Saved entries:
━━━━
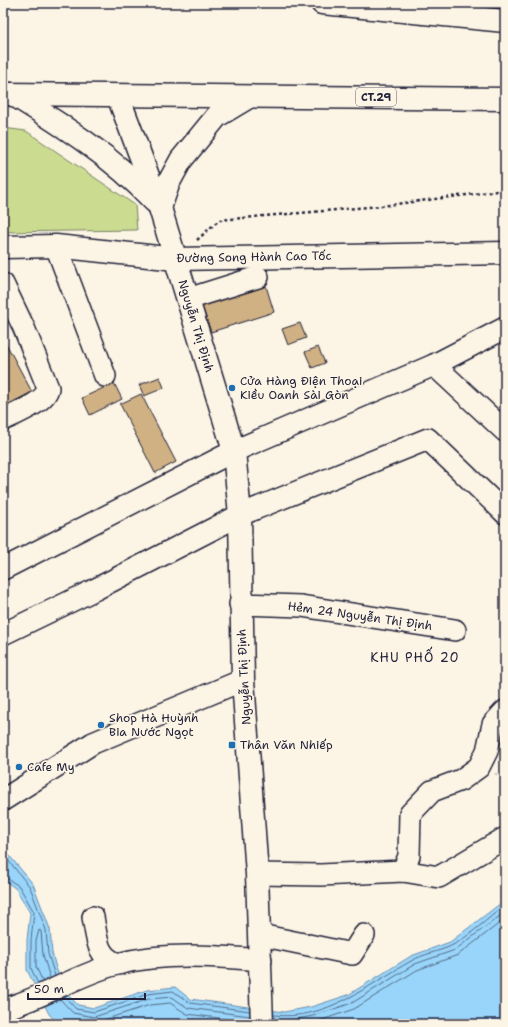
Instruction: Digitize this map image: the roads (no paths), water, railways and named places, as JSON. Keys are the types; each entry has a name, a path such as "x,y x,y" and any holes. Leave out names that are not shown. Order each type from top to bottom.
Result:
{"main road":[{"path":"322,3 505,21"},
{"path":"6,94 91,146 135,180 160,208 169,182 181,160 217,116 247,98"},
{"name":"CT.29","path":"6,94 247,98 348,97 505,99"},
{"name":"Nguyễn Thị Định","path":"118,96 160,208 234,451 240,515 240,604 243,680 257,874 262,1024"},
{"name":"Đường Song Hành Cao Tốc","path":"3,247 56,246 176,259 505,253"}],"street":[{"path":"56,246 105,376"},
{"path":"188,299 258,277"},
{"path":"3,284 24,328 48,388 45,396 37,402 3,420"},
{"path":"3,569 234,451 434,365 505,328"},
{"path":"434,365 505,431"},
{"path":"3,634 96,589 240,515 428,439 505,513"},
{"name":"Hẻm 24 Nguyễn Thị Định","path":"240,604 301,606 455,630"},
{"path":"3,800 92,743 243,680"},
{"path":"403,871 409,856 410,814 432,791 461,780 479,767 488,750 493,724 505,711"},
{"path":"257,874 321,875 403,871 439,877 505,838"},
{"path":"93,917 103,956 108,961 118,964"},
{"path":"260,935 352,954 364,935"},
{"path":"3,1016 7,1008 32,1001 74,979 118,964 156,958 206,956 261,960"}],"water":[{"path":"3,848 33,884 50,929 52,953 56,968 66,993 78,1005 94,1008 147,990 175,987 190,999 284,1012 311,1007 348,995 411,956 450,942 505,900 505,1015 491,1024 58,1024 49,1014 27,970 27,940 30,913 16,889 3,879"}],"place":[{"name":"Cửa Hàng Điện Thoại Kiều Oanh Sài Gòn","path":"232,388"},
{"name":"Shop Hà Huỳnh Bia Nước Ngọt","path":"101,725"},
{"name":"Thân Văn Nhiếp","path":"232,745"},
{"name":"Cafe My","path":"19,767"}],"district":[{"name":"KHU PHỐ 20","path":"415,657"}]}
━━━━
> _Directions_
What is needed is a word-for-word copy of the data, minus its pictures.

> _Answer section_
Instruction: Digitize this map image: the roads (no paths), water, railways and named places, as JSON. Keys are the types; each entry has a name, a path such as "x,y x,y" and any holes. Leave out names that are not shown. Order each type from top to bottom.
Result:
{"main road":[{"path":"322,3 505,21"},
{"path":"6,94 91,146 135,180 160,208 169,182 181,160 217,116 247,98"},
{"name":"CT.29","path":"6,94 247,98 348,97 505,99"},
{"name":"Nguyễn Thị Định","path":"118,96 160,208 234,451 240,515 240,604 243,680 257,874 262,1024"},
{"name":"Đường Song Hành Cao Tốc","path":"3,247 56,246 176,259 505,253"}],"street":[{"path":"56,246 105,376"},
{"path":"188,299 258,277"},
{"path":"3,284 24,328 48,388 45,396 37,402 3,420"},
{"path":"3,569 234,451 434,365 505,328"},
{"path":"434,365 505,431"},
{"path":"3,634 96,589 240,515 428,439 505,513"},
{"name":"Hẻm 24 Nguyễn Thị Định","path":"240,604 301,606 455,630"},
{"path":"3,800 92,743 243,680"},
{"path":"403,871 409,856 410,814 432,791 461,780 479,767 488,750 493,724 505,711"},
{"path":"257,874 321,875 403,871 439,877 505,838"},
{"path":"93,917 103,956 108,961 118,964"},
{"path":"260,935 352,954 364,935"},
{"path":"3,1016 7,1008 32,1001 74,979 118,964 156,958 206,956 261,960"}],"water":[{"path":"3,848 33,884 50,929 52,953 56,968 66,993 78,1005 94,1008 147,990 175,987 190,999 284,1012 311,1007 348,995 411,956 450,942 505,900 505,1015 491,1024 58,1024 49,1014 27,970 27,940 30,913 16,889 3,879"}],"place":[{"name":"Cửa Hàng Điện Thoại Kiều Oanh Sài Gòn","path":"232,388"},
{"name":"Shop Hà Huỳnh Bia Nước Ngọt","path":"101,725"},
{"name":"Thân Văn Nhiếp","path":"232,745"},
{"name":"Cafe My","path":"19,767"}],"district":[{"name":"KHU PHỐ 20","path":"415,657"}]}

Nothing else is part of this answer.